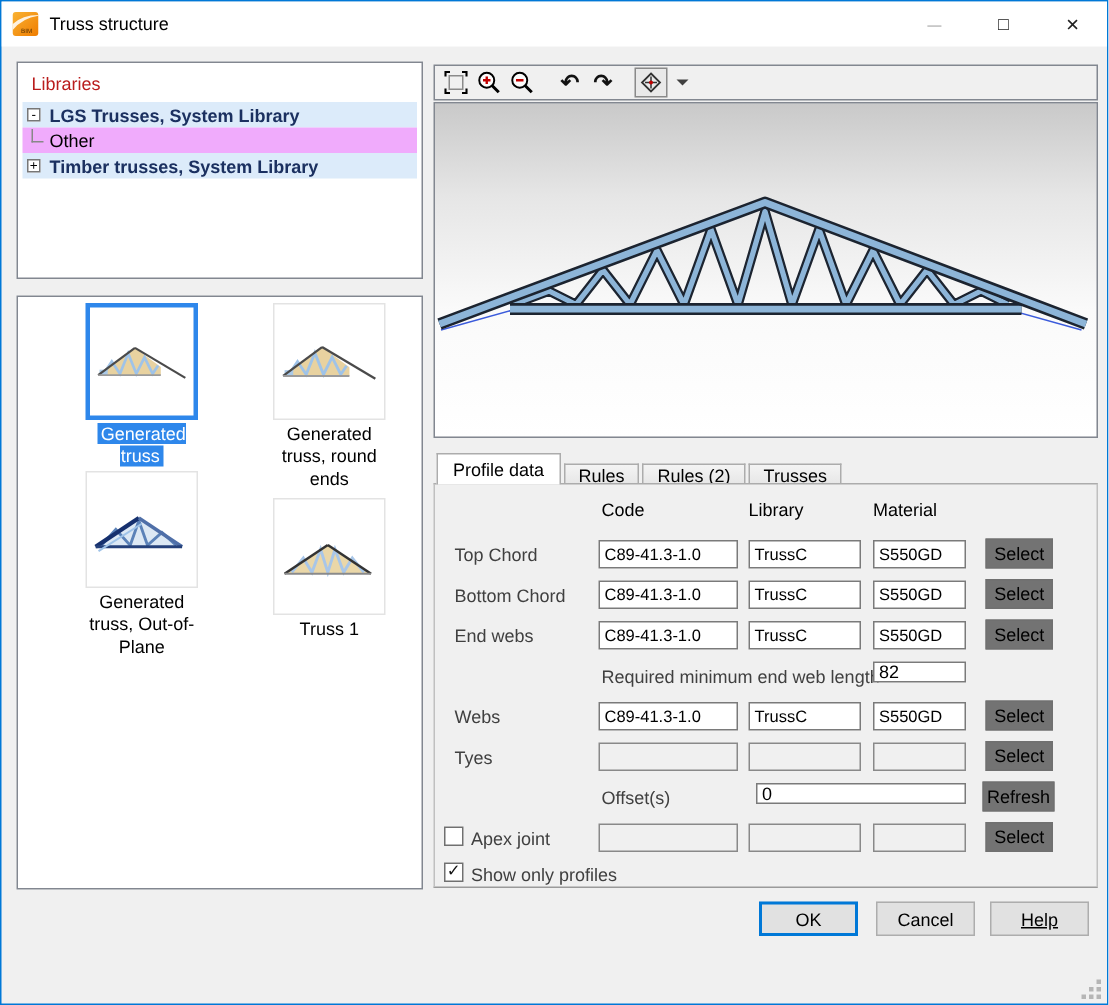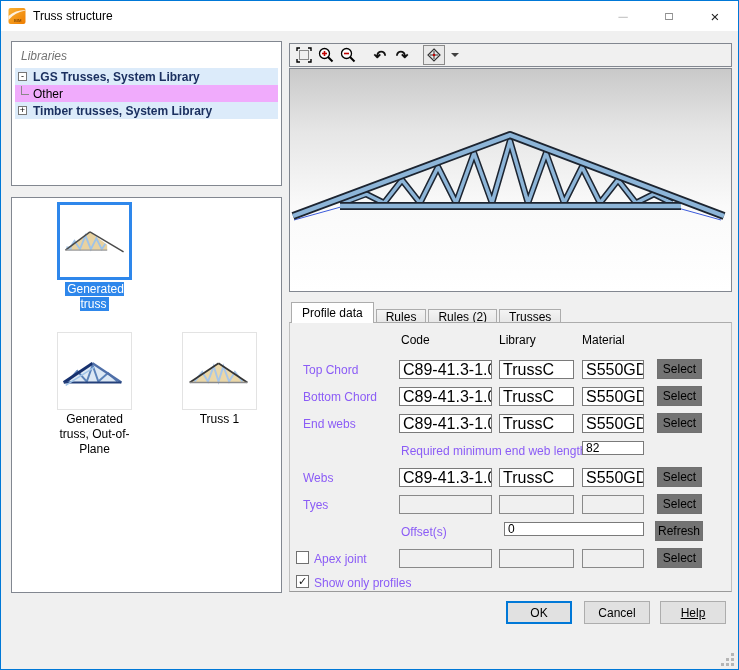--- a/index.html
+++ b/index.html
@@ -23,7 +23,7 @@
   .thumb-panel{ left:10px; top:196px; width:271px; height:396px; }
   
   .tree{ position:absolute; left:3px; top:3px; right:3px; }
-  .tree-header{ padding:4px 6px 5px 6px; color:#737373;font-style:italic; }
+  .tree-header{ padding:4px 6px 5px 6px; color:#b91c1c; }
   .tree-row{ position:relative; height:17px; display:flex; align-items:center; }
   .tree-row.hl{ background:#dcebfa; }
   .tree-row.alt{ background:#f0abfc; }

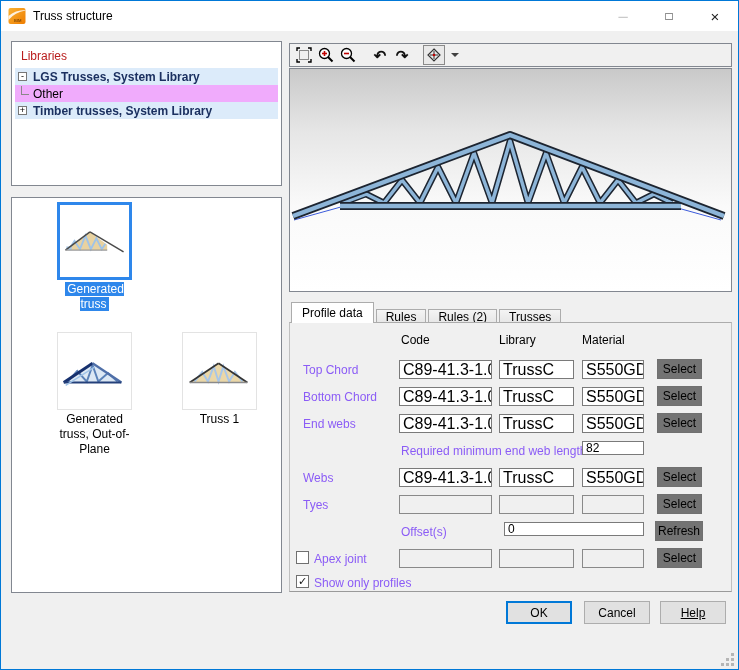--- a/index.html
+++ b/index.html
@@ -140,6 +140,19 @@
       <div class="thumb-label"><span class="sel">Generated truss</span></div>
     </div>
 
+    <div class="thumb-cell" style="left:125px; top:4px;">
+      <div class="thumb-img">
+        <svg width="73" height="60" viewBox="0 0 76 60">
+          <polygon points="6,40 33,20 52,34 52,40" fill="#e8d2a0"></polygon>
+          <polyline points="10,39 16,30 22,39 28,24 34,39 40,27 46,39 50,33" fill="none" stroke="#9fc3e8" stroke-width="2"></polyline>
+          <rect x="7" y="36" width="6" height="4" fill="#a9c9e8"></rect>
+          <line x1="6" y1="40" x2="33" y2="20" stroke="#4a4a4a" stroke-width="1.6"></line>
+          <line x1="33" y1="20" x2="70" y2="42" stroke="#4a4a4a" stroke-width="1.6"></line>
+          <line x1="6" y1="40" x2="52" y2="40" stroke="#9a9a9a" stroke-width="1.4"></line>
+        </svg>
+      </div>
+      <div class="thumb-label">Generated truss, round ends</div>
+    </div>
 
     <div class="thumb-cell" style="left:0px; top:134px;text-align:center;">
       <div class="thumb-img">

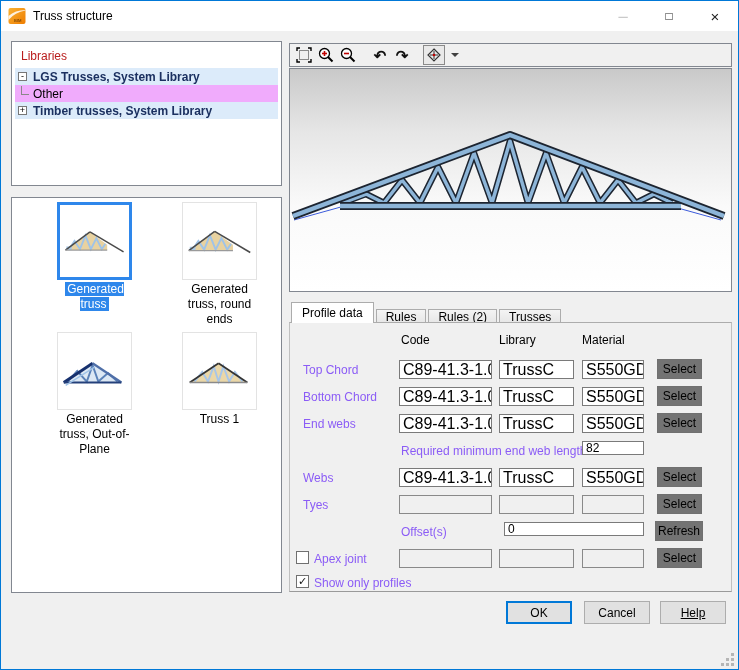--- a/index.html
+++ b/index.html
@@ -64,7 +64,7 @@
                 border-top:1px solid #acacac; background:#f0f0f0; }
   
   .col-head{ position:absolute; font-size:12px; color:#000; }
-  .frm-label{ position:absolute; font-size:12px; color:#8b5cf6; white-space:nowrap; }
+  .frm-label{ position:absolute; font-size:12px; color:#404040; white-space:nowrap; }
   .field{ position:absolute; height:19px; border:1px solid #7a7a7a; background:#fff;
           font-size:16px; padding:1px 3px; display:flex; align-items:center; white-space:nowrap; overflow:hidden; }
   .field.empty{ background:#f0f0f0; border-color:#898989; }

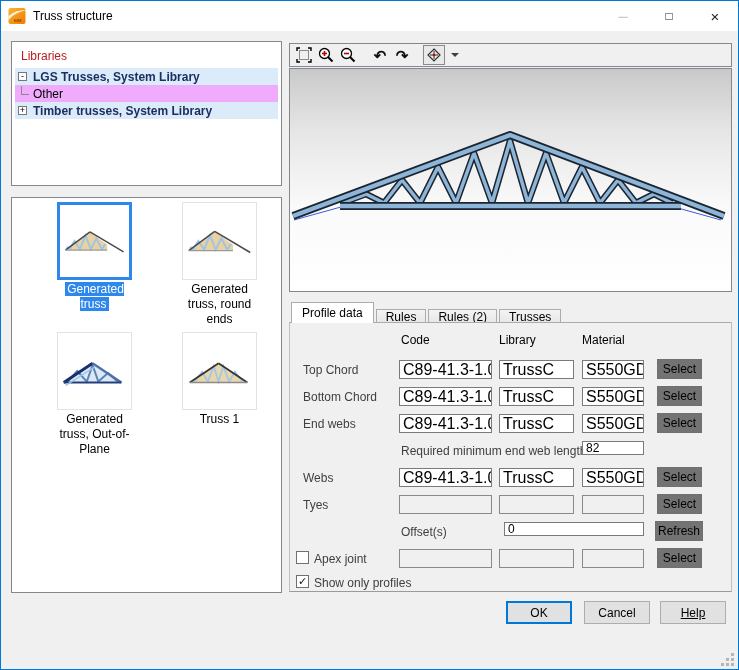--- a/index.html
+++ b/index.html
@@ -66,7 +66,7 @@
   .col-head{ position:absolute; font-size:12px; color:#000; }
   .frm-label{ position:absolute; font-size:12px; color:#404040; white-space:nowrap; }
   .field{ position:absolute; height:19px; border:1px solid #7a7a7a; background:#fff;
-          font-size:16px; padding:1px 3px; display:flex; align-items:center; white-space:nowrap; overflow:hidden; }
+          font-size:11px; padding:1px 3px; display:flex; align-items:center; white-space:nowrap; overflow:hidden; }
   .field.empty{ background:#f0f0f0; border-color:#898989; }
   input.edit{ position:absolute; height:14px; border:1px solid #7a7a7a; background:#fff;
               font-size:12px; padding:1px 3px; font-family:"Liberation Sans",sans-serif; }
= = =
→ **REQUIREMENT**: Nothing before the line holding "-66,7 +66,7 @@" belongs in the answer. Repeat that line and the rest of the listing exactly.

→ **WRITTEN SOLUTION**:
@@ -66,7 +66,7 @@
   .col-head{ position:absolute; font-size:12px; color:#000; }
   .frm-label{ position:absolute; font-size:12px; color:#404040; white-space:nowrap; }
   .field{ position:absolute; height:19px; border:1px solid #7a7a7a; background:#fff;
-          font-size:16px; padding:1px 3px; display:flex; align-items:center; white-space:nowrap; overflow:hidden; }
+          font-size:11px; padding:1px 3px; display:flex; align-items:center; white-space:nowrap; overflow:hidden; }
   .field.empty{ background:#f0f0f0; border-color:#898989; }
   input.edit{ position:absolute; height:14px; border:1px solid #7a7a7a; background:#fff;
               font-size:12px; padding:1px 3px; font-family:"Liberation Sans",sans-serif; }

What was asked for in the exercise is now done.